THE main theme in this book is that the Chinese Communist Party has become the major obstacle to state-building in post-1949 China. After the imperial institutions collapsed in the first decades of this century, China was plunged into social chaos and political disintegration. In a desperate search for a modern form of state, the Chinese political elite and intellectuals experimented with many opposing ideological and organizational discourses. However, severe socioeconomic conditions, structural problems of governance, and frequent foreign invasions overwhelmed China. By 1949, only a strong revolutionary mass party had emerged from the civil war as the organizational force of China.
As the social and economic situation in China changed from war and revolution to economic construction, state institution-building became necessary, if not inevitable. The CCP leaders in the 1950s recognized this need and embarked upon ambitious plans for building a new Chinese state. Meanwhile, in a new environment, the Party's revolutionary ideology, organizational principle, and methods of mass mobilization, which had spelled the Party's success before 1949, became increasingly counterproductive to economic construction and political institutionalization.

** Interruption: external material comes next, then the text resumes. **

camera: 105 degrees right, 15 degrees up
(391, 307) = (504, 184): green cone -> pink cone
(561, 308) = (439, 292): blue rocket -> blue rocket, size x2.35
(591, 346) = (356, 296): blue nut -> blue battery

These features, however, proved to be difficult to change because they had been deeply built into the Party organization over many years of revolutionary warfare.

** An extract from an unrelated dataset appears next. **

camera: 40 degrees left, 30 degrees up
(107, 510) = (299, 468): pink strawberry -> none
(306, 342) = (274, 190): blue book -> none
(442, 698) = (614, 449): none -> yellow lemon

ALONG with the renewed efforts at economic modernization, the post-Mao regime launched an equally ambitious program for reestablishing an effective and efficient government administrative system at both central and provincial levels. As the Chinese economy and society were undergoing dramatic transformation, the reformist Party leaders faced four institutional challenges: how to redefine the relations between the Party and government in a new situation; how to reorganize the government institutions; how to establish an effective civil service; and how to balance the interests of the center and localities. None of these challenges were new, but market reform and the rapid economic and social changes in China have rendered the old responses obsolete and demanded new innovations. This chapter examines the CCP's responses to these challenges and evaluates the successes and failures of administrative state-building in the Deng era.
REFORM AND RETREAT
The Chinese state-building accelerated in 1979. At the central government level, the Finance and Economic Affairs Commission was the first to reemerge in the State Council. Two veteran central administrators, Chen Yun and Li Xiannian, quickly took the control of the national economy. Other central government agencies followed. Within less than two years, thirty-eight central administrative agencies were either restored or established. The State Council agencies grew from fifty-two in 1976 to seventy-six in 1978, and then ninety-four in 1979 and ninety-eight in 1980 (including fifty-one ministries and commissions, forty-two administrative bureaus, and five State Council offices).